In 2025, director and producer Roman Liberov and entrepreneur Eduard Panteleev founded the Pavel Kushnir Scholarship, which helps young musicians from Russia, Ukraine and Belarus continue their studies in Europe.
“My feeling is that we must do what those back home cannot: to publicly preserve and resurrect the memory and names of the innocently killed, such as Pavel Kushnir," Liberov said.
The scholarship supported 13 students in its first year, while Liberov has organized memorial concerts in cities including Amsterdam, London, Tel Aviv and Berlin.
“The mechanics of memory work precisely like this: students who once received the Pavel Kushnir Scholarship will not forget that name, and will pass it on to their own students, and those students to theirs," Liberov said.
In June 2025, Reuters published a letter signed by 11 jailed Russian dissidents calling on world leaders to seek "the immediate and unconditional release of sick political prisoners who are dying in Russian prisons."
Human Rights Watch said in February that about 1,217 political prisoners, including 108 women, were being held in Russia. Memorial said in its 2025 annual report that 2024 saw an "unprecedented number of deaths among defendants in political cases," including opposition figure Alexei Navalny and 16 other political prisoners.
Mariana Katzarova, the UN’s special rapporteur on human rights in Russia, has said that torture and mistreatment remain widespread throughout Russia’s prison system.
For some inmates, their bodies become the only means of protest.
Alexei Badmayev, a 23-year-old from the Siberian city of Ulan-Ude, is serving a 14-year prison sentence for social media posts about Russian paramilitary groups fighting for Ukraine and for donating 500 rubles to a Ukrainian blogger. Memorial has designated him a political prisoner.
“The staff have become brazen,” he wrote to his parents this spring. “Yesterday they kicked me in the legs and threatened to smash my head against the wall if I didn't stop acting up.”
Badmayev has been on hunger strike since April 8 in protest against alleged abuse at his penal colony.
Journalist Maria Ponomarenko, who was convicted of spreading what authorities called false information about the Russian military, attempted suicide last year in response to what her lawyer described as ongoing mistreatment by prison officials.
For supporters of prisoners who have died in custody, remembrance itself has become a form of defiance.
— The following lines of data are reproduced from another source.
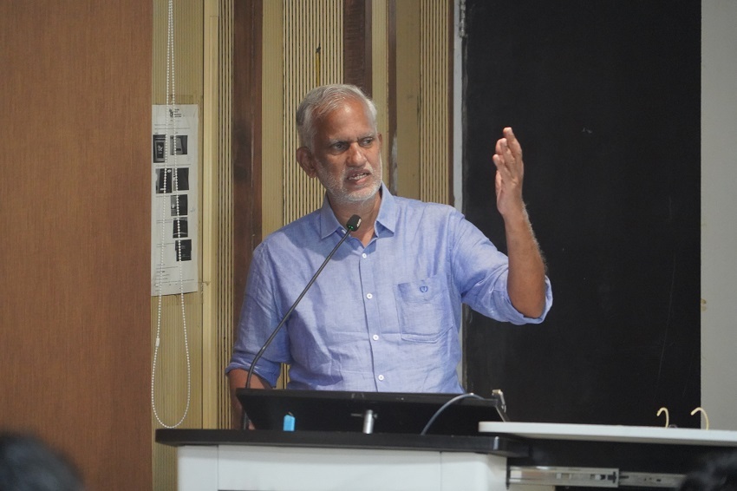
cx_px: 368
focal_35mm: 240
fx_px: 4911
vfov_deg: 5.7
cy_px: 246
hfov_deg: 8.6
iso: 12800
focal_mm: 240
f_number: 6.3
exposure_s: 1/60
Self-identified anarchist and religious dissident Vegan Khristolyub Bozhiy, whose real name was Dmitry Kuznetsov, was imprisoned on charges of “insulting the feelings of religious believers” with a video in which he criticized the actions of the Soviet leadership and the Red Army during World War II.
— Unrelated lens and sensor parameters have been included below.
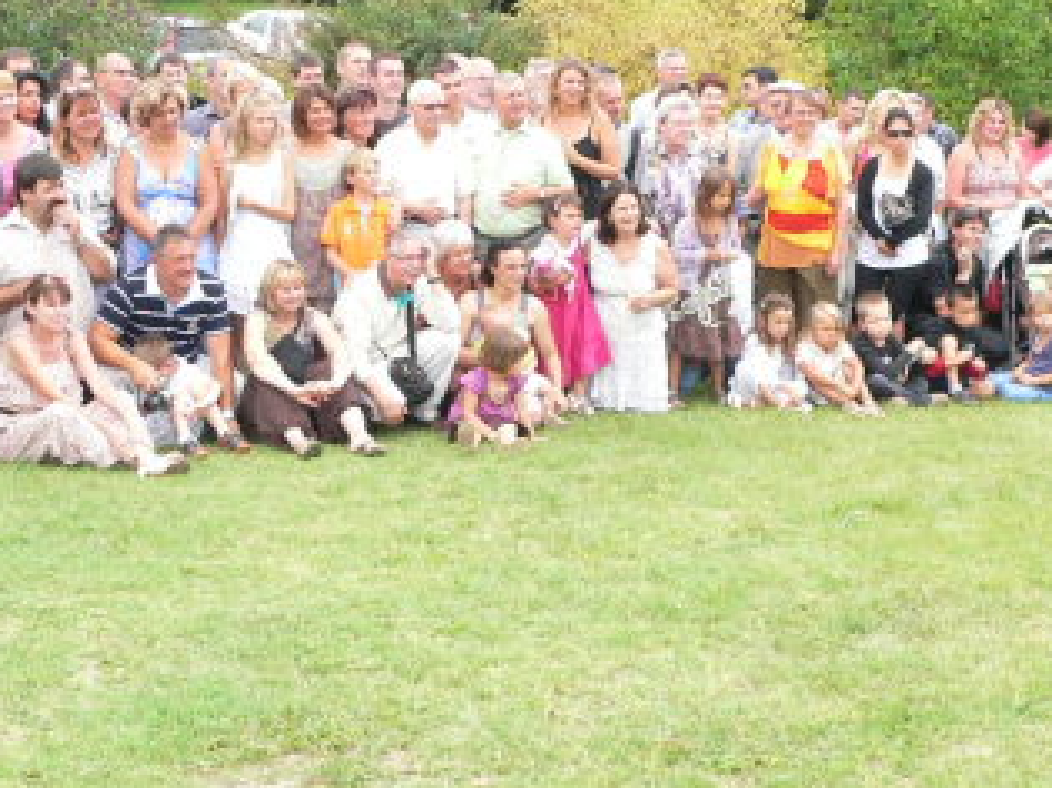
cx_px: 543
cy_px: 207
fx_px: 1853
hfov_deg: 31.7
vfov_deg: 23.8
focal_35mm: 61
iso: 80
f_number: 4
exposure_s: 1/100
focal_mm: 6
He was found dead in prison on April 17.
Irina, a supporter of Khristolyub's who asked to be identified by her first name only for security reasons, began corresponding with him after learning about him at a letter-writing event for political prisoners.
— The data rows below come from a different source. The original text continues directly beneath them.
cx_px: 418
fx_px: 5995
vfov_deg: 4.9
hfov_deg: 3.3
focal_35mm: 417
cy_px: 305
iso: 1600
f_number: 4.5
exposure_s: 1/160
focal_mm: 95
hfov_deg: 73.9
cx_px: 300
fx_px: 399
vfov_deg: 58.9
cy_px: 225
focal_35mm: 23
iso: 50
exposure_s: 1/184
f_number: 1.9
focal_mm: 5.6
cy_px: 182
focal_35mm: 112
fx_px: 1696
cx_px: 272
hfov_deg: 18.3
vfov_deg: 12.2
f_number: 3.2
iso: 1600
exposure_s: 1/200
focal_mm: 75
“I think Khristolyub would have wanted to be remembered as a joyful guy, striving toward the house of the Father. Thank you to him for the light and love he gave us,” she said.
Another supporter, who asked not to be named for security reasons, said remembering those who died was essential.
“We must remember both those who die as a result of the war and those who are killed in places of forced detention. These are two very different crimes by the state. It is important to remember them so they are not repeated in the future,” they said.
A video uploaded to Khristolyub's YouTube channel after his death carried the message: "If you are watching this video, it means I am already home in Heaven. It was published on the channel by my friends after the day of my transition to another eternal existence.”
His father and other supporters reject suggestions that he died by suicide.
“He was a deeply devout Christian, and in Christianity, suicide is forbidden,” said a member of his support group who spoke on condition of anonymity.
The last video on Khristolyub's channel, now maintained by his friends, consists of a slideshow of photos of him.
“He did not merely believe — he taught and he created. With his every step, he changed this world,” a rap plays in the background.